Vice Segretario della Regione Toscana del PLI, Consigliere Nazionale del PLI.

La fonte dell’articolo della Candidatura di Marco Taradash

http://www.corrieredilivorno.it/italian/articoli/view.asp?id=3013&cate=primo_piano

24 Commenti per “La lettera aperta di Claudio Gentile sulla candidatura a Sindaco di Livorno di Marco Taradash”

  1. Seguo sempre con áttenzione gli interventi di Claudio Gentile e anche stavolta mi riesce difficile dargli torto. Hermanno Lorias Madrid

  2. Diceva Abramo Lincoln che si non si riesce facilmente a mentire a tutti per sempre. Onorevole Taradash scelga una volta per tutte cosa vuol fare da grande e cerchi di farlo bene. Con spirito liberale e non da aziendalista di ritorno. Giuseppe Morrone Reggio Calabria

  3. luca maggioni 13. mar, 2009 at 01:50

    Solo una piccola osservazione, ma nell’articolo non ho letto dichiarazioni di Taradash.
    Quindi non puo’ aver detto o non detto di essere iscritto al Pli.
    Sono solo affermazioni di un esponente del Pdl.
    Aspettiamo che ci sia l’annuncio ufficiale di Taradash che accetta la candidatura e poi ascoltiamo le parole del candidato sindaco, se sara’ lui.
    Poi lo critichero’ pure io se sara’ il caso, ma non lo impicco per le frasi dette da altri.

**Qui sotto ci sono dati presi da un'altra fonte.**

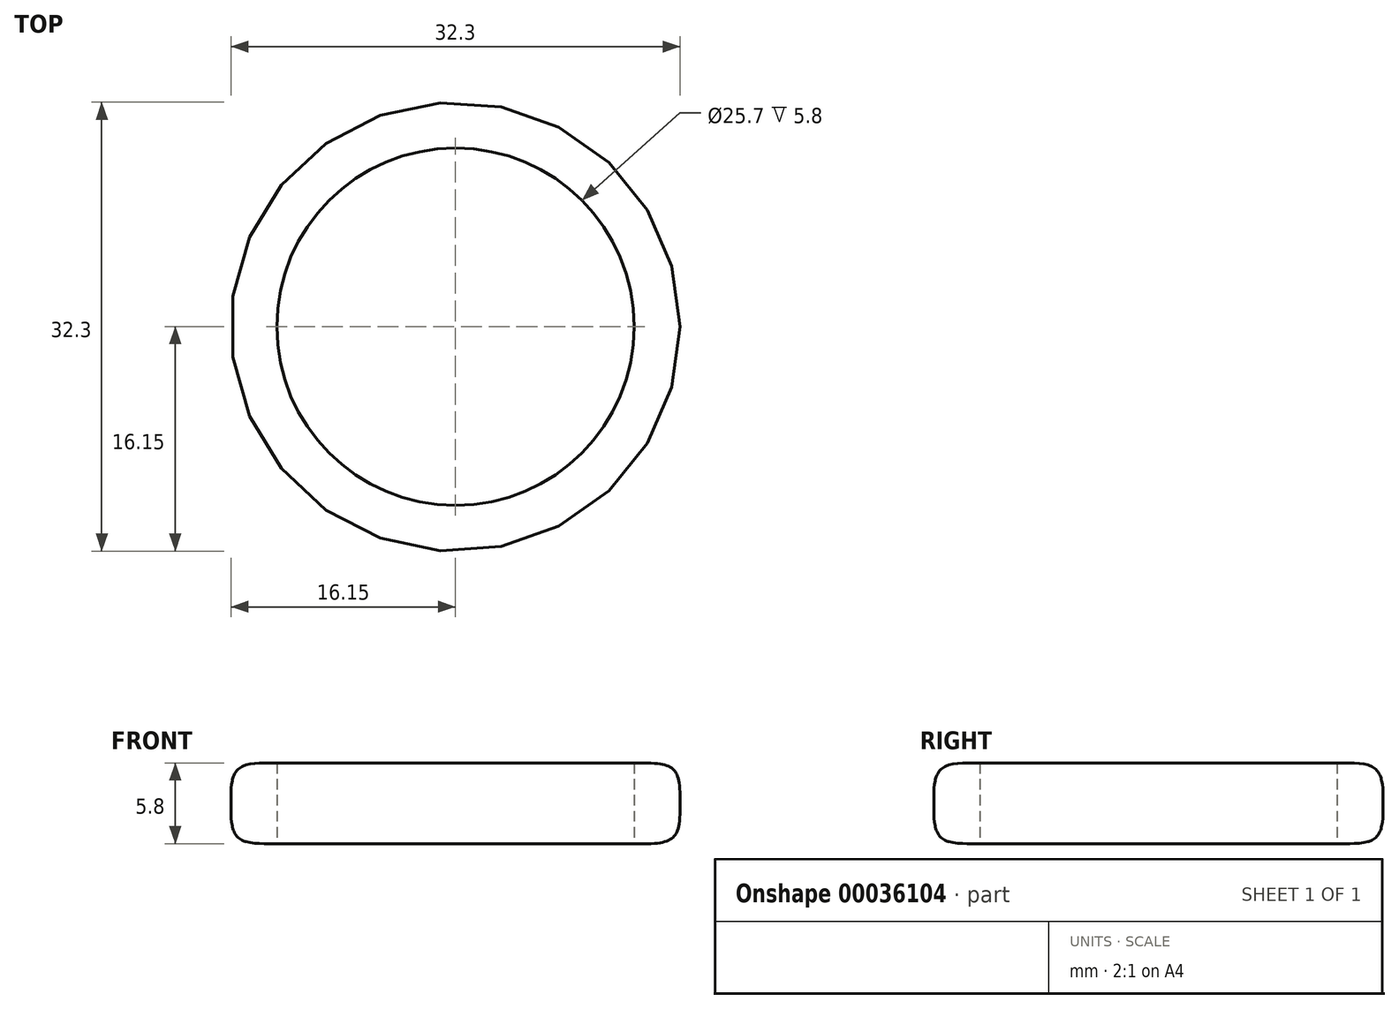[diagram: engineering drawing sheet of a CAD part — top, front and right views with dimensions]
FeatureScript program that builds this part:
annotation { "Feature Type Name" : "Feature", "Feature Type Description" : "" }
export const myFeature = defineFeature(function(context is Context, id is Id, definition is map)
    precondition{}
    {
        {
            var Q0;
            Q0=qCreatedBy(makeId("Top.planeOp"),FACE);
            var sketch = newSketch(context, id + "F0", { "sketchPlane" : qUnion([Q0])});
            skCircle(sketch, "E0", {"center": v(0, 0) * mm, "radius": 16.15 * mm});
            skCircle(sketch, "E1", {"center": v(0, 0) * mm, "radius": 12.85 * mm});
            skSolve(sketch);
        }
        {
            var Q0;
            Q0=makeQuery(id+"F0.imprint","IMPRINT",FACE,{"disambiguationData":[TD([[makeQuery(id+"F0.imprint","IMPRINT",EDGE,{"derivedFrom":sQuery(id+"F0.wireOp",EDGE,"E0")}),1.0]])]});
            extrude(context, id + "F1", {"entities" : qUnion([Q0]), "depth" : 5.8 * mm});
        }
        {
            var Q0;
            Q0=makeQuery(id+"F1.opExtrude","SWEPT_FACE",FACE,{"disambiguationData":[OSD([sQuery(id+"F0.wireOp",EDGE,"E0")])]});
            fillet(context, id + "F2", {"entities" : qUnion([Q0]), "radius" : 2.4 * mm, "tangentPropagation" : true, "rho" : 0.6, "crossSection" : FilletCrossSection.CONIC, "allowEdgeOverflow" : false});
        }
    });
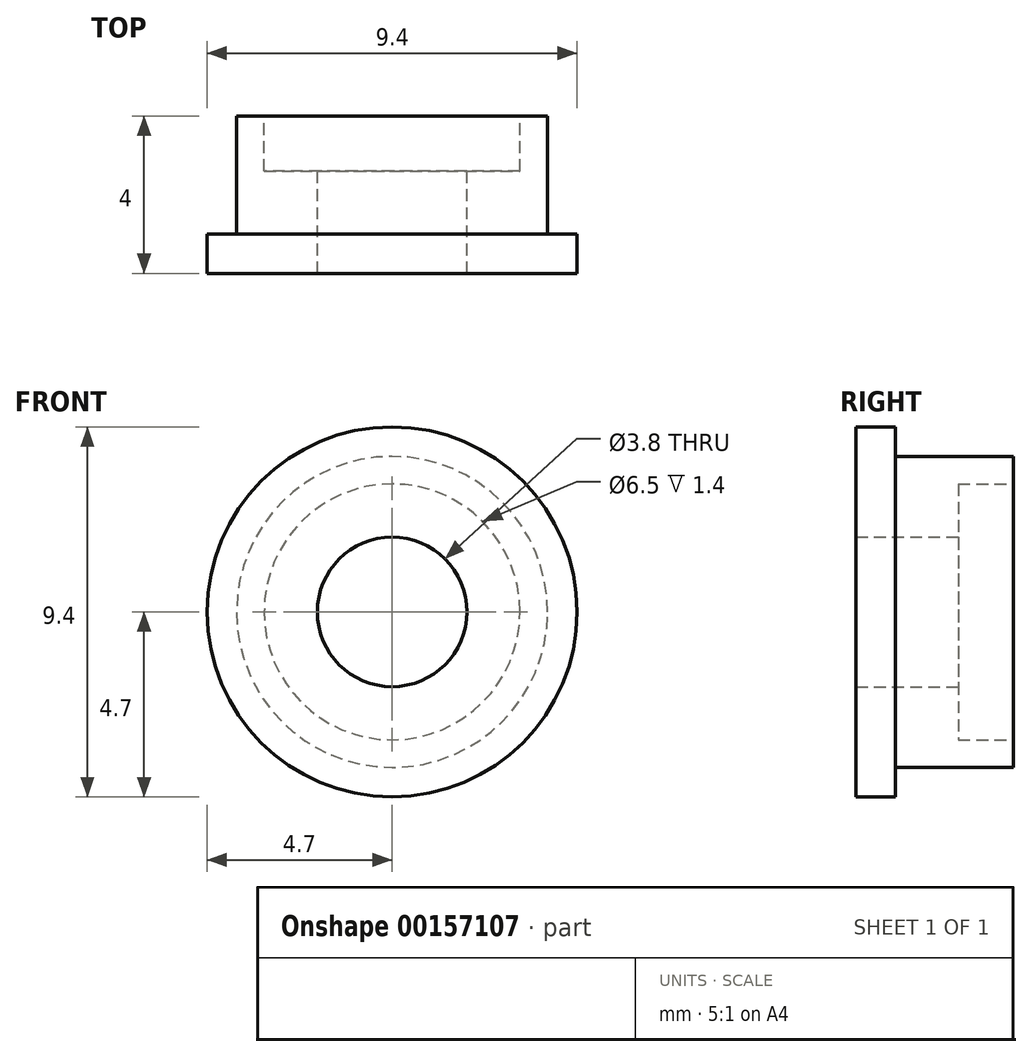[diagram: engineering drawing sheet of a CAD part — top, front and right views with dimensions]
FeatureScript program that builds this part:
annotation { "Feature Type Name" : "Feature", "Feature Type Description" : "" }
export const myFeature = defineFeature(function(context is Context, id is Id, definition is map)
    precondition{}
    {
        {
            var Q0;
            Q0=qCreatedBy(makeId("Right.planeOp"),FACE);
            var sketch = newSketch(context, id + "F0", { "sketchPlane" : qUnion([Q0])});
            skLineSegment(sketch, "E0", {"start": v(11.47, 0) * mm, "end": v(0, 0) * mm, "construction": true});
            skLineSegment(sketch, "E1", {"start": v(2.6, 1.9) * mm, "end": v(0, 1.9) * mm});
            skLineSegment(sketch, "E2", {"start": v(2.6, 1.9) * mm, "end": v(2.6, 3.25) * mm});
            skLineSegment(sketch, "E3", {"start": v(4, 3.25) * mm, "end": v(2.6, 3.25) * mm});
            skLineSegment(sketch, "E4", {"start": v(4, 3.25) * mm, "end": v(4, 3.95) * mm});
            skLineSegment(sketch, "E5", {"start": v(1, 3.95) * mm, "end": v(4, 3.95) * mm});
            skLineSegment(sketch, "E6", {"start": v(1, 3.95) * mm, "end": v(1, 4.7) * mm});
            skLineSegment(sketch, "E7", {"start": v(0, 4.7) * mm, "end": v(1, 4.7) * mm});
            skLineSegment(sketch, "E8", {"start": v(0, 4.7) * mm, "end": v(0, 1.9) * mm});
            skSolve(sketch);
        }
        {
            var Q0;
            Q0=makeQuery(id+"F0.imprint","IMPRINT",FACE,{"disambiguationData":[TD([[makeQuery(id+"F0.imprint","IMPRINT",EDGE,{"derivedFrom":sQuery(id+"F0.wireOp",EDGE,"E1")}),-1.0]])]});
            var Q1;
            Q1=sQuery(id+"F0.wireOp",EDGE,"E0");
            revolve(context, id + "F1", {"entities" : qUnion([Q0]), "axis" : qUnion([Q1]), "revolveType" : RevolveType.FULL});
        }
    });
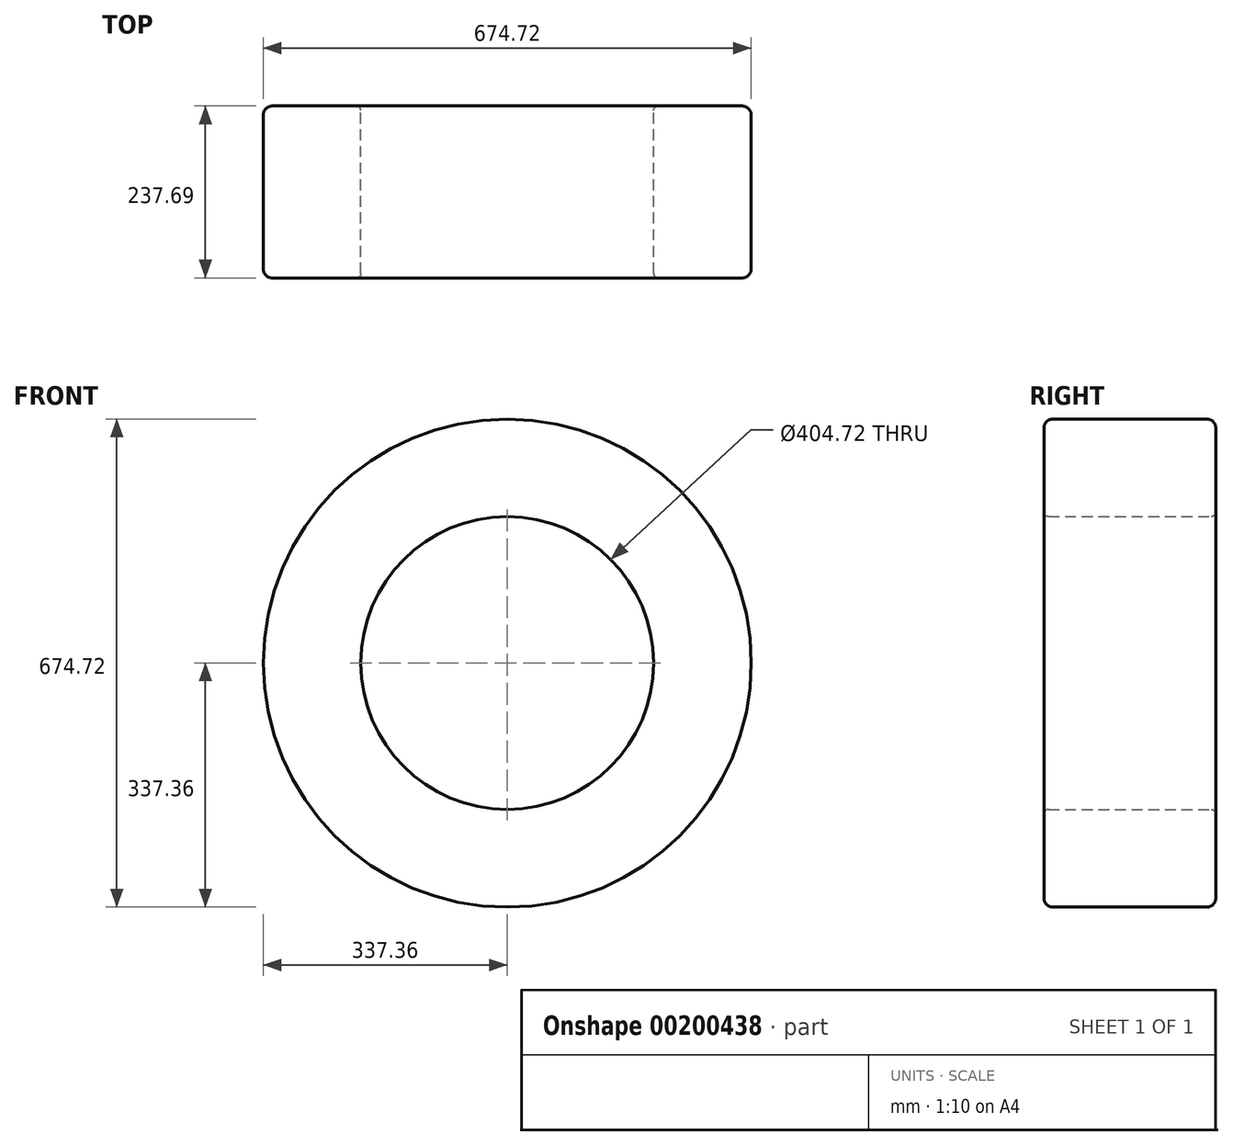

  4. Detto appunto che pare siano più i dirigenti PdL ke fanno l’offerta a Taradash ke altro, nn è detto ke Marco sia il candidato DEL PdL. Potrebbe essere il candidato di una civica, a sua volta appoggiata dal PdL…sarebbe forse questo un segno di incoerenza rispetto alla sua linea politica?!? Nn mi pare proprio…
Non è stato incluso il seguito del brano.